Rodrigo Fonseca
Num momento histórico crucial de virada para a representação das populações negras nas mais variadas telas, a partir de autorretratos e de reflexões sobre o ranço histórico das segregações raciais, uma cartografia de uma periferia francesa lotada de afrodescendentes de distintas origens inflama debates no 72º Festival de Cannes e arrebata merecidos elogios por sua engenharia narrativa. Entre os filmes já exibidos na briga pela Palma, um longa de ficção capitaneado por um jovem documentarista de descendência africana da França vem se destacando em resenhas nas mais variadas linguas: Ladj Ly é o cineasta; “Les Misérables” é seu filme… um filmaço para muitos. É uma releitura dos motes sociais do romance homônimo de Victor Hugo, transportado para os subúrbios da Paris dos dias de hoje. Na trama, um trio de policiais liderados pelo abusivo Chris (Alexis Maneti) gera uma onda de brutalidade entre jovens de um bairro majoritariamente negro, povoado por muçulmanos e ciganos, ao agredir um garoto que, numa brincadeira, roubou um filhote de leão de um circo. Um drone é testemunha dos atos agressivos de Chris e traduz a visão de Ladj em buscar uma visão fluída, com múltiplos pontos de vista, dos desajustes urbanos da França pobre. Sua discussão sobre novas formas de apartheid não sai das rodas de conversa da cidade, espalhando sociologia pela Croisette. É Foucault na veia: “Vigiar e punir”.

Um dos destaques da programação do festival nesta quinta vem do Peru: “Canción sin nombre”, de Melina León, atração da Quinzena dos Realizadores.

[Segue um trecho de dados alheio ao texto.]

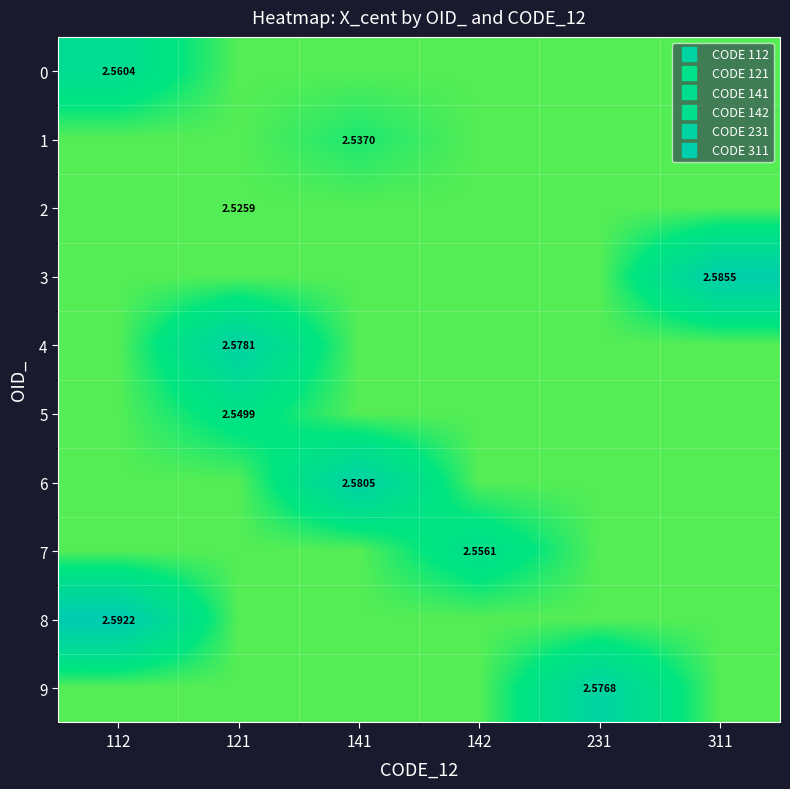

Which category has the highest value across all series?

112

Baseado em fatos reais, esta trama fotografado em P&B aborda a luta de uma jovem peruana dos anos 1980 para reaver sua bebê recém-nascida com a ajuda de um jornalista.

Nesta quinta-feira, a competição segue com “Atlantique”, da cineasta Mati Diop, e com o novo trabalho do ganhador de duas Palmas Ken Loach, do Reino Unido: “Sorry we missed you”. Mas a atração principal do dia é a passagem de Elton John pela Croisette, para a pré-estreia de gala de “Rocketman”, de Dexter Fletcher, releitura da trajetória de sucessos e fracassos do cantor.